Moxie: When the Girls Go to Fight came to the Netflix catalog last Wednesday (3). Directed by comedian Amy Poehler (Parks & Recreation and Saturday Night Live), the film is an adaptation of the novel of the same name by Jennifer Mathieu and accompanies Vivian (Hadley Robinson), a teenager who always preferred to follow the rules and not attract attention. Everything changes with the arrival of a new student, who forces Vivian to analyze the uncontrolled behavior of her schoolmates, and she realizes that she is tired of what she sees.
The film has 74% approval from the public and 65% from critics, according to Rotten Tomatoes. Below you can see what journalists are saying about the film.
Deadline – Pete Hammond
With the strident music of Bikini Kill, a sharp and socially bold attitude, and an attempt to portray these young people as real human beings, Poehler’s film navigates beautifully in this world, without ever resorting to stereotypes and making its protagonists totally three-dimensional. In general it is a very sweet and satisfying film, within a genre in which it is difficult to find new paths. Somehow, Moxie: When the Girls Go to the Fight it does that, and in a memorable way. Good job, Poehler.
Screen Rant – Molly Freeman
Ultimately, the essence of Moxie: When the Girls Go to Fight is in the right place, and certainly many girls and women relate to Vivian’s coming of age story as she not only opens her eyes to the injustices of patriarchy, but join the fight against it. Her message is neither revolutionary nor entirely original, but the elements of Riot Grrrl and the punk soundtrack offer a new version of this type of story. But in addition to its clear message, Moxie is simply a pleasant teen film and, without a doubt, worth checking out for anyone who wants to watch something new on Netflix.
THR – Inkoo Kang
Mathieu’s book takes place in a small Texas town, where flattery by football stars makes the most sense. Poehler seems to have set his film in Anytown – a choice that aims to make Moxie more universal, but ends up taking the significance of this relationship a little. The discontent that the girls at Rockport High channel through Vivian’s zine seems generic, torn from newspaper headlines and magazine articles, rather than specific to their characters. But Moxie’s biggest disappointment is its climax, which is so disheartening that it dissipates any goodwill the film has accumulated in the previous two hours.

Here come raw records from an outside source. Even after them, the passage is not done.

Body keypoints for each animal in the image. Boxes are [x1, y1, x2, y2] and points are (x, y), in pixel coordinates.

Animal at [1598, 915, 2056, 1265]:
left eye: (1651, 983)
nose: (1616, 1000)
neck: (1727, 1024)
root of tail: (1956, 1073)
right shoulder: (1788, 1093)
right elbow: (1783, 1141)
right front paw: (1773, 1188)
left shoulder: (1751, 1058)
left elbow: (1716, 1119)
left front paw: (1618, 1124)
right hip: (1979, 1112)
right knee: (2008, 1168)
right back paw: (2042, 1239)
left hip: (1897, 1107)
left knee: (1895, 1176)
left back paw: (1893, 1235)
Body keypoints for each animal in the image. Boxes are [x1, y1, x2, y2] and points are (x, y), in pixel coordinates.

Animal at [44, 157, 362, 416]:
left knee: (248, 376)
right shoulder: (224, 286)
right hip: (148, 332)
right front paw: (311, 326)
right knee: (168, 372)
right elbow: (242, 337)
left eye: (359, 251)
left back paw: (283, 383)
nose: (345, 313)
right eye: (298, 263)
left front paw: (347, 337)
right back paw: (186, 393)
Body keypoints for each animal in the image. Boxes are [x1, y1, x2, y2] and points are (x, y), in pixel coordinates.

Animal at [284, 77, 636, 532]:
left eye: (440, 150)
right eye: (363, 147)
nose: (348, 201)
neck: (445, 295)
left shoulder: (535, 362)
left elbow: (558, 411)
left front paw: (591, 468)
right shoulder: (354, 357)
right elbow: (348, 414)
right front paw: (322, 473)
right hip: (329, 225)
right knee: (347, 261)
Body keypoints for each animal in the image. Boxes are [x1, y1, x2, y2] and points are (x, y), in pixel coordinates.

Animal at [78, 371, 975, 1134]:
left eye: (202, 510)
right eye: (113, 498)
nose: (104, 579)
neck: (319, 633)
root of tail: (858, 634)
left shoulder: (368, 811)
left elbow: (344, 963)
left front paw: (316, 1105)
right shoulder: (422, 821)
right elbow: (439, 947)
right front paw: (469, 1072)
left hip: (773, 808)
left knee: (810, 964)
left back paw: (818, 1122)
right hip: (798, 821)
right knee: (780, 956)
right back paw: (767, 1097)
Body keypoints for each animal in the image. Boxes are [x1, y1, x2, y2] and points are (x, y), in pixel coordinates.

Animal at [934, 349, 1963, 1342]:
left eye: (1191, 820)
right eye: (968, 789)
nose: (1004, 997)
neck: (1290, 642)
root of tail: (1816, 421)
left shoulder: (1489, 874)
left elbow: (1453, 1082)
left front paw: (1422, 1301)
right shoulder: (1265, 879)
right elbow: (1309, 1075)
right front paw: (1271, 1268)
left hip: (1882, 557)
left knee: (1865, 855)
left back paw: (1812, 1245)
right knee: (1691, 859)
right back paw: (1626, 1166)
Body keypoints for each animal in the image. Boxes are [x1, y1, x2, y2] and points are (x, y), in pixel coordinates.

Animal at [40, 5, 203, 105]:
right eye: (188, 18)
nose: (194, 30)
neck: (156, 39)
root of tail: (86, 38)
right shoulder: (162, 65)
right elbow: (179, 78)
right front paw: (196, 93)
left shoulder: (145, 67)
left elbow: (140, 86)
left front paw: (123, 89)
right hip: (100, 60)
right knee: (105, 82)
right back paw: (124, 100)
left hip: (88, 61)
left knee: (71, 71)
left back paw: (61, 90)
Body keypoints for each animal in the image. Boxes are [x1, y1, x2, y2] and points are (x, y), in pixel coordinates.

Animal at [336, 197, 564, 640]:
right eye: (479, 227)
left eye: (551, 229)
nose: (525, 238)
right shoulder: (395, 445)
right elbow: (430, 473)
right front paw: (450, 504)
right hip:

CinemaBlend – Eric Eisenberg
The best thing about teen films is that they offer young people the opportunity to recognize that they are not alone in facing the crazy problems that come with life as a teenager – and it would be wonderful if people watched Moxie: When Girls Go to Fight feel inspired by the actions of their protagonists. It harbors this potential, but it is more likely to become a film that you reflect on with a shrug and an “It’s ok” as the poster passes when you browse the Netflix catalog. Your goals are positive, but the results are mediocre.
Variety – Tomris Laffly
The film tries, simultaneously, to question the impossible standards imposed on the female body, to underline the dangers of a culture of silence, to confront the white privilege and, in brief moments, to give voice to a range of diverse actors. A trans student, a girl with a disability and several students from different racial and socioeconomic backgrounds, all gain their moment of visibility. However, amid such a crowded screen, some of the film’s most engaging characters and narrative threads are left out. Despite these problems, Poehler manages to do something memorable: a young tapestry with the heart in the right place, without fear of dealing with subjects as difficult as rape.